The entries below contain a line with "52001 total |" and a line with "Gen-Cent | |". Quote exactly those two lines and all lines between them.
─── INPUT DATA
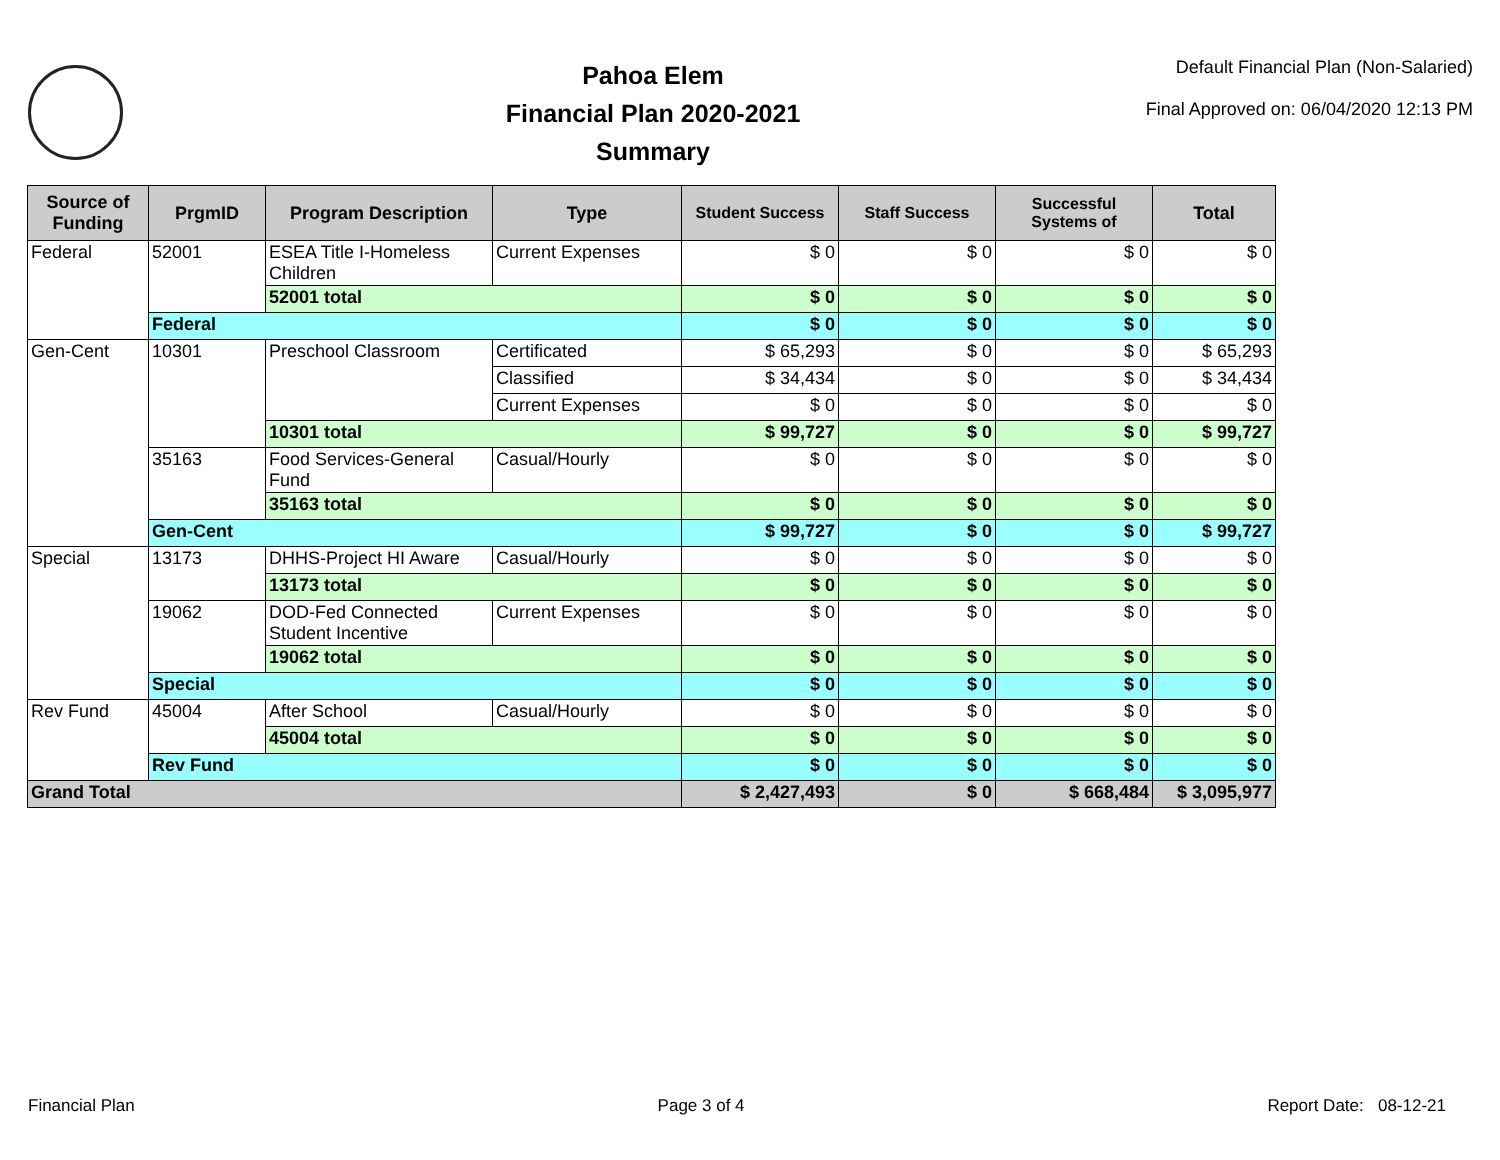Pahoa Elem
Financial Plan 2020-2021
Summary
Default Financial Plan (Non-Salaried)
Final Approved on: 06/04/2020 12:13 PM
| Source of Funding | PrgmID | Program Description | Type | Student Success | Staff Success | Successful Systems of | Total |
| --- | --- | --- | --- | --- | --- | --- | --- |
| Federal | 52001 | ESEA Title I-Homeless Children | Current Expenses | $ 0 | $ 0 | $ 0 | $ 0 |
| | | 52001 total | | $ 0 | $ 0 | $ 0 | $ 0 |
| | Federal | | | $ 0 | $ 0 | $ 0 | $ 0 |
| Gen-Cent | 10301 | Preschool Classroom | Certificated | $ 65,293 | $ 0 | $ 0 | $ 65,293 |
| | | | Classified | $ 34,434 | $ 0 | $ 0 | $ 34,434 |
| | | | Current Expenses | $ 0 | $ 0 | $ 0 | $ 0 |
| | | 10301 total | | $ 99,727 | $ 0 | $ 0 | $ 99,727 |
| | 35163 | Food Services-General Fund | Casual/Hourly | $ 0 | $ 0 | $ 0 | $ 0 |
| | | 35163 total | | $ 0 | $ 0 | $ 0 | $ 0 |
| | Gen-Cent | | | $ 99,727 | $ 0 | $ 0 | $ 99,727 |
| Special | 13173 | DHHS-Project HI Aware | Casual/Hourly | $ 0 | $ 0 | $ 0 | $ 0 |
| | | 13173 total | | $ 0 | $ 0 | $ 0 | $ 0 |
| | 19062 | DOD-Fed Connected Student Incentive | Current Expenses | $ 0 | $ 0 | $ 0 | $ 0 |
| | | 19062 total | | $ 0 | $ 0 | $ 0 | $ 0 |
| | Special | | | $ 0 | $ 0 | $ 0 | $ 0 |
| Rev Fund | 45004 | After School | Casual/Hourly | $ 0 | $ 0 | $ 0 | $ 0 |
| | | 45004 total | | $ 0 | $ 0 | $ 0 | $ 0 |
| | Rev Fund | | | $ 0 | $ 0 | $ 0 | $ 0 |
| Grand Total | | | | $ 2,427,493 | $ 0 | $ 668,484 | $ 3,095,977 |
Financial Plan Page 3 of 4 Report Date: 08-12-21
──────
**TASK RESULT**:
| | | 52001 total | | $ 0 | $ 0 | $ 0 | $ 0 |
| | Federal | | | $ 0 | $ 0 | $ 0 | $ 0 |
| Gen-Cent | 10301 | Preschool Classroom | Certificated | $ 65,293 | $ 0 | $ 0 | $ 65,293 |
| | | | Classified | $ 34,434 | $ 0 | $ 0 | $ 34,434 |
| | | | Current Expenses | $ 0 | $ 0 | $ 0 | $ 0 |
| | | 10301 total | | $ 99,727 | $ 0 | $ 0 | $ 99,727 |
| | 35163 | Food Services-General Fund | Casual/Hourly | $ 0 | $ 0 | $ 0 | $ 0 |
| | | 35163 total | | $ 0 | $ 0 | $ 0 | $ 0 |
| | Gen-Cent | | | $ 99,727 | $ 0 | $ 0 | $ 99,727 |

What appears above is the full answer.